Museum of the Great War

We learned of the imminent opening of a museum dedicated to World War One from a cashier at a Carréfour market somewhere on the outskirts of Meaux as we headed into our final week in France. Her English was superb, but then, she said, she was half-English. Once settled into our gîte Milleroses, we tried to find out more. There is a poster for it, the Museum of the Great War 1914-1918, on the bus stop nearby. We collected brochures at the Office de Tourisme in Meaux. We searched the Internet for information and queried everyone we could find.

Information came out in drips and puddled in ever-changing configurations. Finally, a conversation with Flora Nicolas, Cemetery Assistant, and David Atkinson, Superintendent of the Aisne-Marne American Cemetery, brought details into focus. Work on the site was running behind and there was not a snowball’s chance in hell I would be able to witness the dedication or even be on the premises at that time. Mr. Atkinson made another comment that has stayed with me.  In reference to the amount of publicity dedicated to the museum, he said, the border between Île-de-France and Champagne is more like an impermeable wall. On his side, practically nothing has been said; on Paris airwaves it’s been Musée de la Grande Guerre 24/7 for months.

The late Speaker of the House of Representatives, Thomas “Tip” O’Neill of Massachusetts, coined the phrase “All politics is local” decades ago. It’s true, and in France it seems that history no less than politics is also local. The British think of World War One in terms of Ypres and the Somme, the Canadians claim Vimy Ridge and Beaumont-Hamel, and Americans focus on the Argonne and Chateau-Thierry. The French, especially the denizens along the Front including the Saint-Mihiel Salient, the area around Verdun, and the Aisne-Marne, have different claims on the war, the battles and the suffering. Locality, or as the French say, pays, shapes memory, both historical and personal.

Frederick MacMonnies, La Liberté Éplorée (Liberty Weeping), 1932, Meaux, France

Tuesday afternoon, feeling somewhat at loose ends, my Dear One and I drove to the museum to see the massive monument,  La Liberté Eplorée (Liberty Weeping) designed by American sculptor Frederick MacMonnies (1863-1937) that has towered over that location on the Route de Varreddes since 1932. The commission came from an influential group in New York City as a way to honor those who died in the First Battle of the Marne and was seen as a gift in exchange for the Statue of Liberty. MacMonnies began work in 1917; carving began in 1924; the monument, all seven stories of it, was not finished until 1932.

detail of Liberty Weeping

Bodies twist and fall, intertwining in almost indecipherable complexity. The work is huge; it is visible from a distance although one wonders what will be the case in twenty or thirty years when the newly planted oaks and lindens have achieved mature size. For all its Baroque spiraling, the monument has a front and makes the most sense from that point of view. An allegorical figure, female and mighty, howls toward the heavens as she clings to a nude figure, presumably the body of a soldier, lying backwards over her knee in a sort of pietà .
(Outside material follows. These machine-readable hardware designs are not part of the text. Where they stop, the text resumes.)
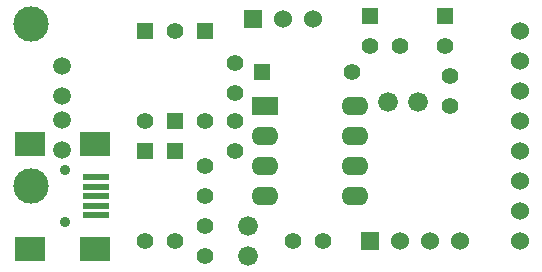
<source format=gts>
G04 (created by PCBNEW (2013-mar-13)-testing) date Sun 28 Sep 2014 03:02:52 PM PDT*
%MOIN*%
G04 Gerber Fmt 3.4, Leading zero omitted, Abs format*
%FSLAX34Y34*%
G01*
G70*
G90*
G04 APERTURE LIST*
%ADD10C,0.005906*%
%ADD11R,0.055000X0.055000*%
%ADD12C,0.055000*%
%ADD13R,0.090600X0.019700*%
%ADD14R,0.098400X0.078700*%
%ADD15C,0.035400*%
%ADD16C,0.066000*%
%ADD17R,0.090000X0.062000*%
%ADD18O,0.090000X0.062000*%
%ADD19R,0.060000X0.060000*%
%ADD20C,0.060000*%
%ADD21C,0.059100*%
%ADD22C,0.118100*%
G04 APERTURE END LIST*
G54D10*
G54D11*
X56000Y-36500D03*
G54D12*
X56000Y-37500D03*
X50917Y-44000D03*
X51917Y-44000D03*
G54D13*
X44358Y-41889D03*
X44358Y-42204D03*
X44358Y-42519D03*
X44358Y-42834D03*
X44358Y-43149D03*
G54D14*
X44319Y-40767D03*
X42154Y-40767D03*
X44319Y-44271D03*
X42154Y-44271D03*
G54D15*
X43335Y-41653D03*
X43335Y-43385D03*
G54D11*
X46000Y-37000D03*
G54D12*
X46000Y-40000D03*
G54D11*
X46000Y-41000D03*
G54D12*
X46000Y-44000D03*
G54D11*
X47000Y-41000D03*
G54D12*
X47000Y-44000D03*
G54D11*
X49877Y-38385D03*
G54D12*
X52877Y-38385D03*
G54D16*
X54106Y-39370D03*
X55106Y-39370D03*
G54D11*
X48000Y-37000D03*
G54D12*
X48000Y-40000D03*
G54D11*
X47000Y-40000D03*
G54D12*
X47000Y-37000D03*
G54D16*
X49409Y-43500D03*
X49409Y-44500D03*
G54D17*
X50000Y-39500D03*
G54D18*
X50000Y-40500D03*
X50000Y-41500D03*
X50000Y-42500D03*
X53000Y-42500D03*
X53000Y-41500D03*
X53000Y-40500D03*
X53000Y-39500D03*
G54D19*
X49590Y-36614D03*
G54D20*
X50590Y-36614D03*
X51590Y-36614D03*
G54D21*
X43228Y-40966D03*
X43228Y-39966D03*
X43228Y-39166D03*
X43228Y-38166D03*
G54D22*
X42178Y-42166D03*
X42178Y-36766D03*
G54D12*
X49000Y-38082D03*
X49000Y-39082D03*
X49000Y-40000D03*
X49000Y-41000D03*
X48000Y-41500D03*
X48000Y-42500D03*
X56141Y-39500D03*
X56141Y-38500D03*
X48000Y-43500D03*
X48000Y-44500D03*
G54D11*
X53500Y-36500D03*
G54D12*
X53500Y-37500D03*
X54500Y-37500D03*
G54D20*
X58500Y-37000D03*
X58500Y-38000D03*
X58500Y-39000D03*
X58500Y-40000D03*
X58500Y-41000D03*
X58500Y-42000D03*
X58500Y-43000D03*
X58500Y-44000D03*
G54D19*
X53500Y-44000D03*
G54D20*
X54500Y-44000D03*
X55500Y-44000D03*
X56500Y-44000D03*
M02*

</source>
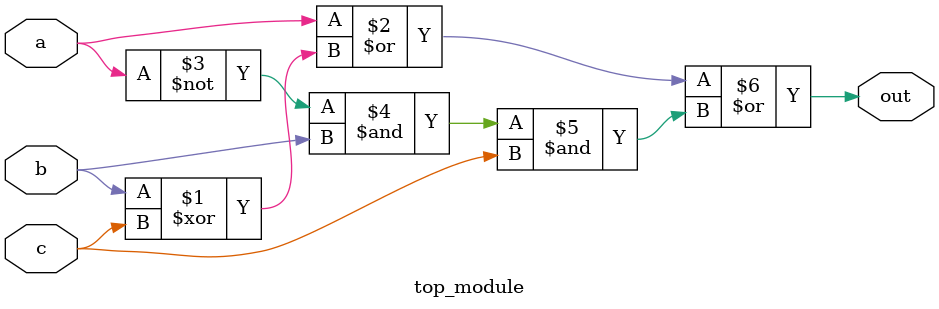
<source format=v>
module top_module(
    input a,
    input b,
    input c,
    output out  ); 
    assign out = a|(b^c)|(~a&b&c);
endmodule

</source>
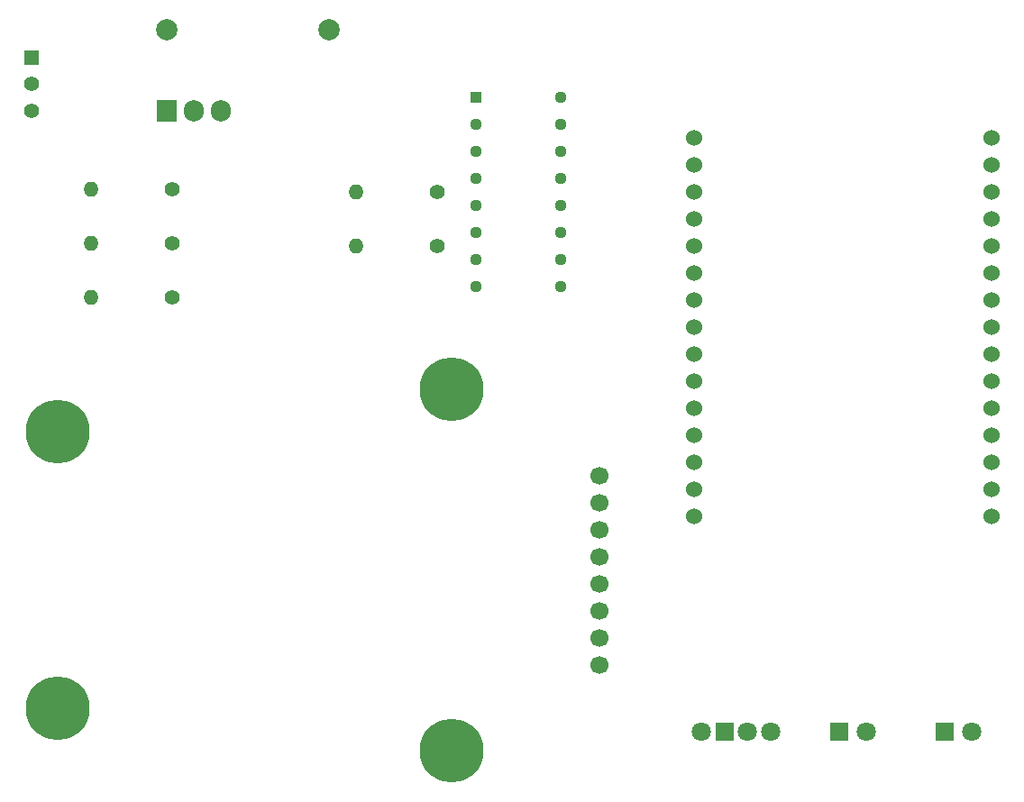
<source format=gbr>
%TF.GenerationSoftware,KiCad,Pcbnew,(6.0.11)*%
%TF.CreationDate,2023-02-17T23:10:17-08:00*%
%TF.ProjectId,badger,62616467-6572-42e6-9b69-6361645f7063,Original*%
%TF.SameCoordinates,Original*%
%TF.FileFunction,Soldermask,Top*%
%TF.FilePolarity,Negative*%
%FSLAX46Y46*%
G04 Gerber Fmt 4.6, Leading zero omitted, Abs format (unit mm)*
G04 Created by KiCad (PCBNEW (6.0.11)) date 2023-02-17 23:10:17*
%MOMM*%
%LPD*%
G01*
G04 APERTURE LIST*
%ADD10C,2.000000*%
%ADD11C,1.400000*%
%ADD12O,1.400000X1.400000*%
%ADD13R,1.800000X1.800000*%
%ADD14C,1.800000*%
%ADD15R,1.130000X1.130000*%
%ADD16C,1.130000*%
%ADD17R,1.408000X1.408000*%
%ADD18C,1.408000*%
%ADD19R,1.905000X2.000000*%
%ADD20O,1.905000X2.000000*%
%ADD21C,6.000000*%
%ADD22C,1.700000*%
%ADD23C,1.524000*%
G04 APERTURE END LIST*
D10*
%TO.C,PWR-0*%
X154940000Y-60960000D03*
%TD*%
D11*
%TO.C,R3*%
X165100000Y-76200000D03*
D12*
X157480000Y-76200000D03*
%TD*%
D13*
%TO.C,LED2*%
X212760000Y-126960000D03*
D14*
X215300000Y-126960000D03*
%TD*%
D15*
%TO.C,IC0*%
X168750000Y-67310000D03*
D16*
X168750000Y-69850000D03*
X168750000Y-72390000D03*
X168750000Y-74930000D03*
X168750000Y-77470000D03*
X168750000Y-80010000D03*
X168750000Y-82550000D03*
X168750000Y-85090000D03*
X176690000Y-85090000D03*
X176690000Y-82550000D03*
X176690000Y-80010000D03*
X176690000Y-77470000D03*
X176690000Y-74930000D03*
X176690000Y-72390000D03*
X176690000Y-69850000D03*
X176690000Y-67310000D03*
%TD*%
D13*
%TO.C,LED1*%
X202860000Y-126960000D03*
D14*
X205400000Y-126960000D03*
%TD*%
%TO.C,LED0*%
X189900000Y-126960000D03*
D13*
X192059000Y-126960000D03*
D14*
X194218000Y-126960000D03*
X196377000Y-126960000D03*
%TD*%
D17*
%TO.C,PSW0*%
X127000000Y-63580000D03*
D18*
X127000000Y-66080000D03*
X127000000Y-68580000D03*
%TD*%
D19*
%TO.C,VR0*%
X139700000Y-68580000D03*
D20*
X142240000Y-68580000D03*
X144780000Y-68580000D03*
%TD*%
D11*
%TO.C,R1*%
X140140000Y-81020000D03*
D12*
X132520000Y-81020000D03*
%TD*%
D21*
%TO.C,IC1*%
X166400000Y-94760000D03*
X129400000Y-98760000D03*
X129400000Y-124760000D03*
X166400000Y-128760000D03*
D22*
X180340000Y-120650000D03*
X180340000Y-118110000D03*
X180340000Y-115570000D03*
X180340000Y-113030000D03*
X180340000Y-110490000D03*
X180340000Y-107950000D03*
X180340000Y-105410000D03*
X180340000Y-102870000D03*
%TD*%
D11*
%TO.C,R4*%
X165100000Y-81280000D03*
D12*
X157480000Y-81280000D03*
%TD*%
D23*
%TO.C,CTRL0*%
X217170000Y-106680000D03*
X217170000Y-104140000D03*
X217170000Y-101600000D03*
X217170000Y-99060000D03*
X217170000Y-96520000D03*
X217170000Y-93980000D03*
X217170000Y-91440000D03*
X217170000Y-88900000D03*
X217170000Y-86360000D03*
X217170000Y-83820000D03*
X217170000Y-81280000D03*
X217170000Y-78740000D03*
X217170000Y-76200000D03*
X217170000Y-73660000D03*
X217170000Y-71120000D03*
X189230000Y-71120000D03*
X189230000Y-73660000D03*
X189230000Y-76200000D03*
X189230000Y-78740000D03*
X189230000Y-81280000D03*
X189230000Y-83820000D03*
X189230000Y-86360000D03*
X189230000Y-88900000D03*
X189230000Y-91440000D03*
X189230000Y-93980000D03*
X189230000Y-96520000D03*
X189230000Y-99060000D03*
X189230000Y-101600000D03*
X189230000Y-104140000D03*
X189230000Y-106680000D03*
%TD*%
D11*
%TO.C,R2*%
X140140000Y-86100000D03*
D12*
X132520000Y-86100000D03*
%TD*%
D11*
%TO.C,R0*%
X140140000Y-75940000D03*
D12*
X132520000Y-75940000D03*
%TD*%
D10*
%TO.C,PWR+0*%
X139700000Y-60960000D03*
%TD*%
M02*

</source>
François Rude, The Departure of the Volunteers (The Marseillaise)

The total effect is something of a cross between The Departure of the Volunteers – The Marseillaise (1833-36) by François Rude (1784-1855), which is on the Arc de Triomphe in Paris, and Call to Arms (c. 1879), a bronze by Auguste Rodin (1840-1917).

Auguste Rodin, Call to Arms

Musée de la Grande Guerre from the route du Varreddes

The museum itself looks approximately finished.

The exterior, sheathed in metal and glass, appears to cantilever from the hill where the MacMonnies’ sculpture stands. It suggests an abri and explores notions of shelter, to my eye anyway, in various ways. At the same time it has a somewhat anonymous, early-21st century modernity that alludes to the early 20thcentury functionalism of the architect Charles-Edouard Jeanneret better known as Le Corbusier. That at least was my first impression as I stood in the cold and damp, sneaking pictures that a worker had told me were not permitted. (I suspect restrictions had more to do with security for the opening than any concern about the building itself.)

new trees

Photographs and a video on the Internet show an interior and displays that are more or less complete. The next twenty-four hours are likely to be a mad scramble of positioning labels, closing up cases, and making sure the toilets are all functioning. Landscaping, pavements and plantings, will likely continue for the next month or so.  It’s an extensive piece of real estate and the museum and sculpture will anchor a new park. By spring I imagine it will look beautiful, as flowers and shrubs come into bloom.